▶ Try it
Within these entries, how many lines contain the word "slip"? Answer with the number alone.

▶ Provided records
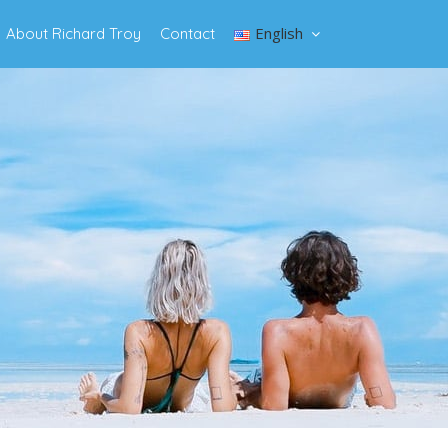
English
About Richard Troy
Contact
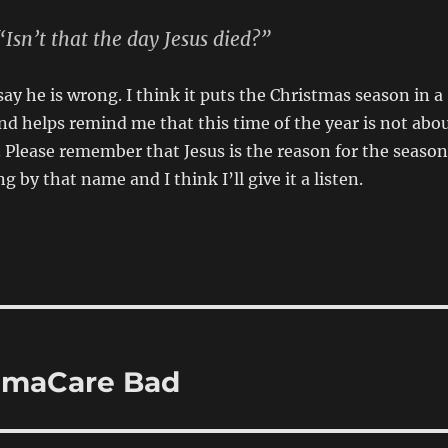
Isn’t that the day
Jesus
died?”
say he is wrong. I think it puts the Christmas season in a
nd helps remind me that this time of the year is not abo
. Please remember that Jesus is the reason for the season
g by that name and I think I’ll give it a listen.
amaCare Bad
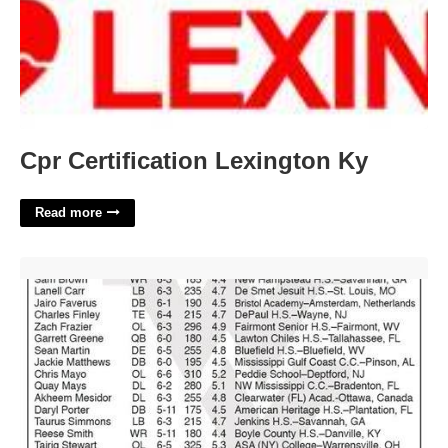
Cpr Certification Lexington Ky
Read more
Wvu Academic Calendar 2024'>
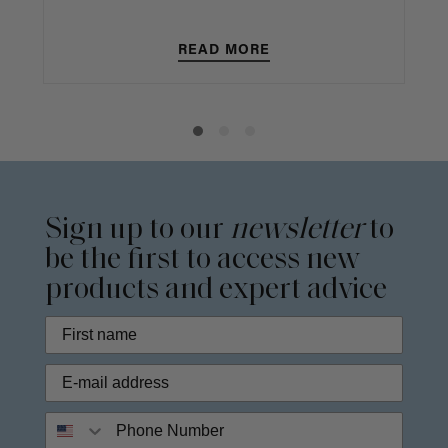
READ MORE
Sign up to our
newsletter
to
be the first to access new
products and expert advice
Phone Number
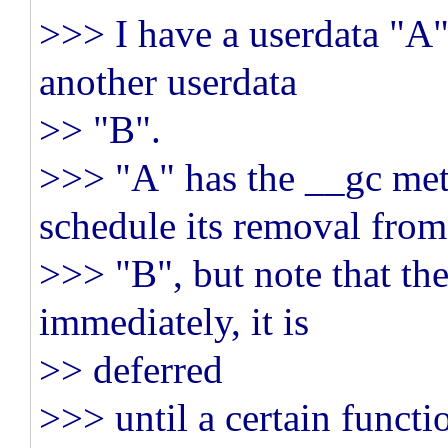
>>> I have a userdata "A"
another userdata
>> "B".
>>> "A" has the __gc met
schedule its removal from
>>> "B", but note that th
immediately, it is
>> deferred
>>> until a certain functi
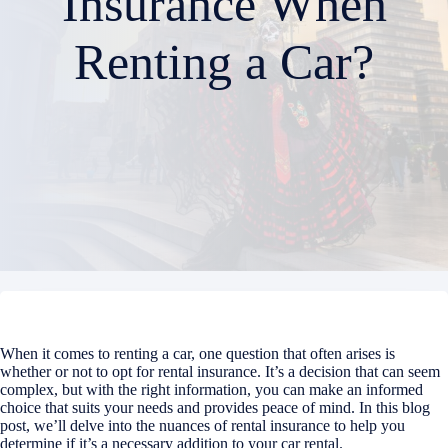
Insurance When
Renting a Car?
When it comes to renting a car, one question that often arises is
whether or not to opt for rental insurance. It’s a decision that can seem
complex, but with the right information, you can make an informed
choice that suits your needs and provides peace of mind. In this blog
post, we’ll delve into the nuances of rental insurance to help you
determine if it’s a necessary addition to your car rental.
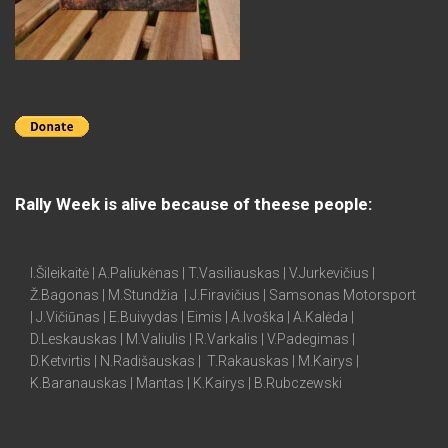
Rally Week is alive because of theese people:
I.Šileikaitė | A.Paliukėnas | T.Vasiliauskas | V.Jurkevičius |
Ž.Bagonas | M.Stundžia | J.Firavičius | Samsonas Motorsport
| J.Vičiūnas | E.Buivydas | Eimis | A.Ivoška | A.Kalėda |
D.Leskauskas | M.Valiulis | R.Varkalis | V.Padegimas |
D.Ketvirtis | N.Radišauskas | T.Rakauskas | M.Kairys |
K.Baranauskas | Mantas | K.Kairys | B.Rubczewski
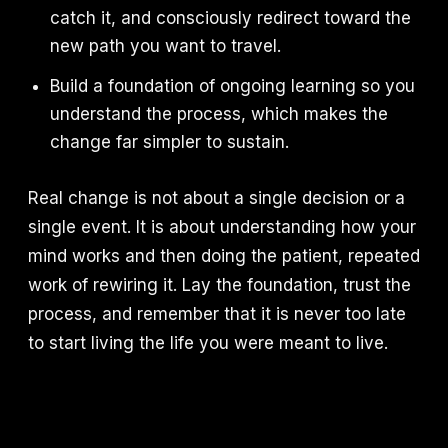
catch it, and consciously redirect toward the
new path you want to travel.
Build a foundation of ongoing learning so you
understand the process, which makes the
change far simpler to sustain.
Real change is not about a single decision or a
single event. It is about understanding how your
mind works and then doing the patient, repeated
work of rewiring it. Lay the foundation, trust the
process, and remember that it is never too late
to start living the life you were meant to live.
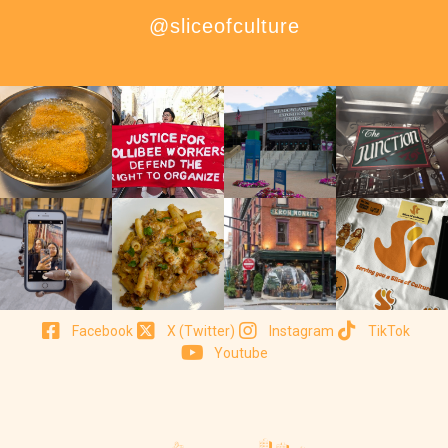
@sliceofculture
Facebook
X (Twitter)
Instagram
TikTok
Youtube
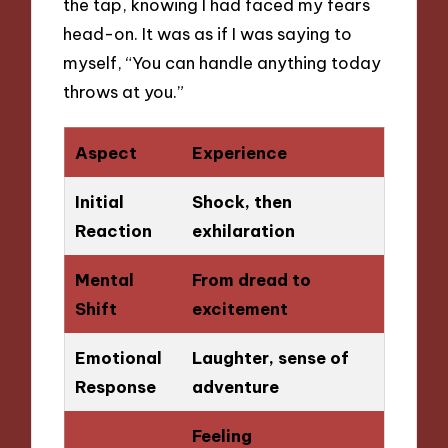
the tap, knowing I had faced my fears
head-on. It was as if I was saying to
myself, “You can handle anything today
throws at you.”
Aspect
Experience
Initial
Shock, then
Reaction
exhilaration
Mental
From dread to
Shift
excitement
Emotional
Laughter, sense of
Response
adventure
Feeling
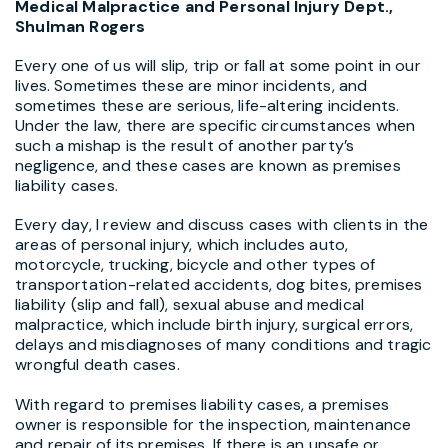
Medical Malpractice and Personal Injury Dept.,
Shulman Rogers
Every one of us will slip, trip or fall at some point in our
lives. Sometimes these are minor incidents, and
sometimes these are serious, life-altering incidents.
Under the law, there are specific circumstances when
such a mishap is the result of another party’s
negligence, and these cases are known as premises
liability cases.
Every day, I review and discuss cases with clients in the
areas of personal injury, which includes auto,
motorcycle, trucking, bicycle and other types of
transportation-related accidents, dog bites, premises
liability (slip and fall), sexual abuse and medical
malpractice, which include birth injury, surgical errors,
delays and misdiagnoses of many conditions and tragic
wrongful death cases.
With regard to premises liability cases, a premises
owner is responsible for the inspection, maintenance
and repair of its premises. If there is an unsafe or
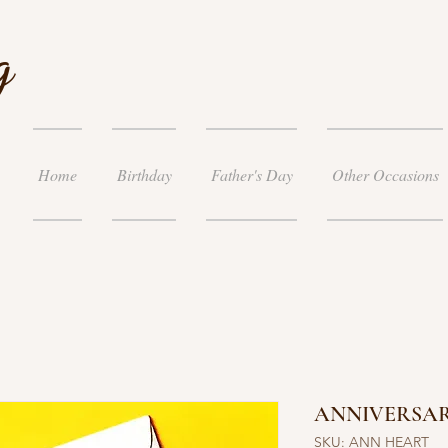
g
Home
Birthday
Father's Day
Other Occasions
ANNIVERSA
SKU: ANN HEART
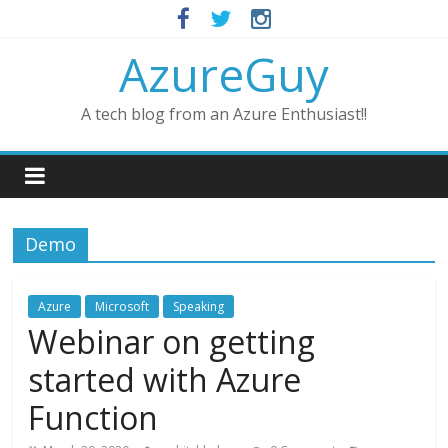
AzureGuy
A tech blog from an Azure Enthusiast!!
Demo
Azure
Microsoft
Speaking
Webinar on getting
started with Azure
Function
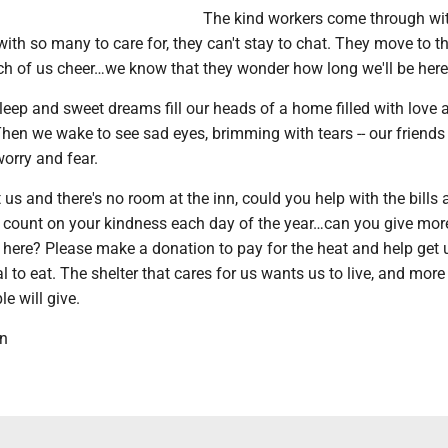
The kind workers come through wi
th so many to care for, they can't stay to chat. They move to t
ach of us cheer…we know that they wonder how long we'll be here
eep and sweet dreams fill our heads of a home filled with love 
en we wake to see sad eyes, brimming with tears -- our friends f
orry and fear.
 us and there's no room at the inn, could you help with the bills a
 count on your kindness each day of the year…can you give mor
 here? Please make a donation to pay for the heat and help get 
 to eat. The shelter that cares for us wants us to live, and more
e will give.
wn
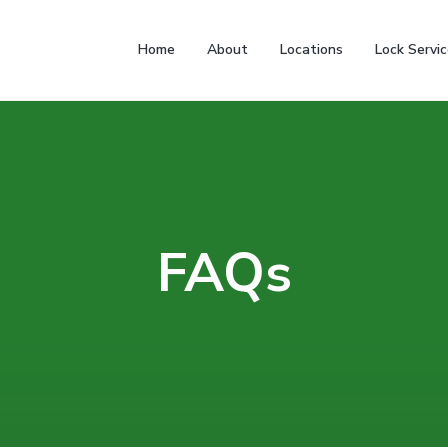
Home
About
Locations
Lock Servi
FAQs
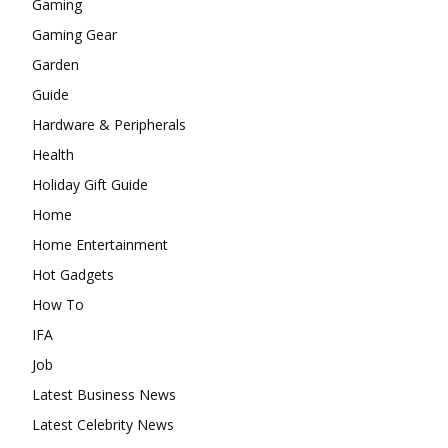
Gaming
Gaming Gear
Garden
Guide
Hardware & Peripherals
Health
Holiday Gift Guide
Home
Home Entertainment
Hot Gadgets
How To
IFA
Job
Latest Business News
Latest Celebrity News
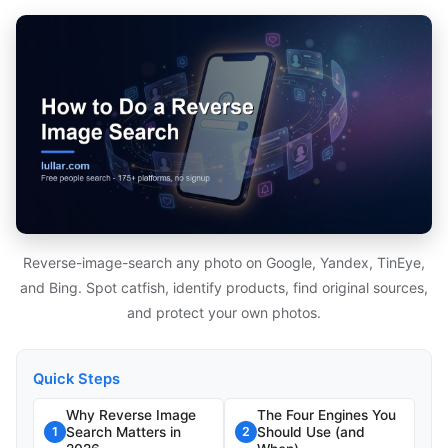
Reverse-image-search any photo on Google, Yandex, TinEye,
and Bing. Spot catfish, identify products, find original sources,
and protect your own photos.
Quick Steps
Why Reverse Image
The Four Engines You
Search Matters in
Should Use (and
1
2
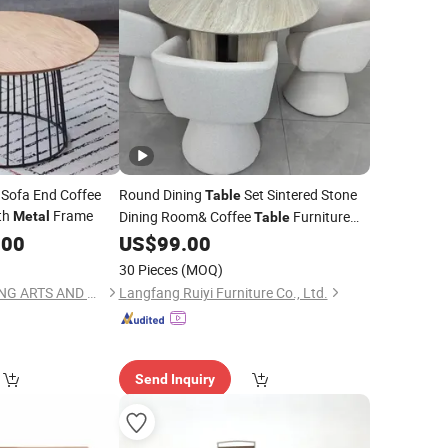
Sofa End Coffee
Round Dining
Set Sintered Stone
Table
th
Frame
Dining Room& Coffee
Furniture
Metal
Table
Base
Top Chair
.00
US$
99.00
Metal
Table
30 Pieces
(MOQ)
CAO COUNTY DAWANG ARTS AND CRAFTS CO., LTD.
Langfang Ruiyi Furniture Co., Ltd.
Send Inquiry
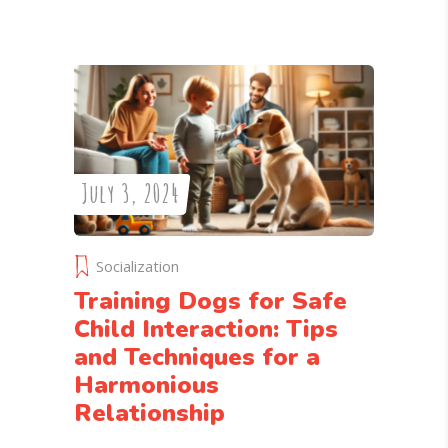
July 3, 2024
Socialization
Training Dogs for Safe
Child Interaction: Tips
and Techniques for a
Harmonious
Relationship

▶ Answer area
2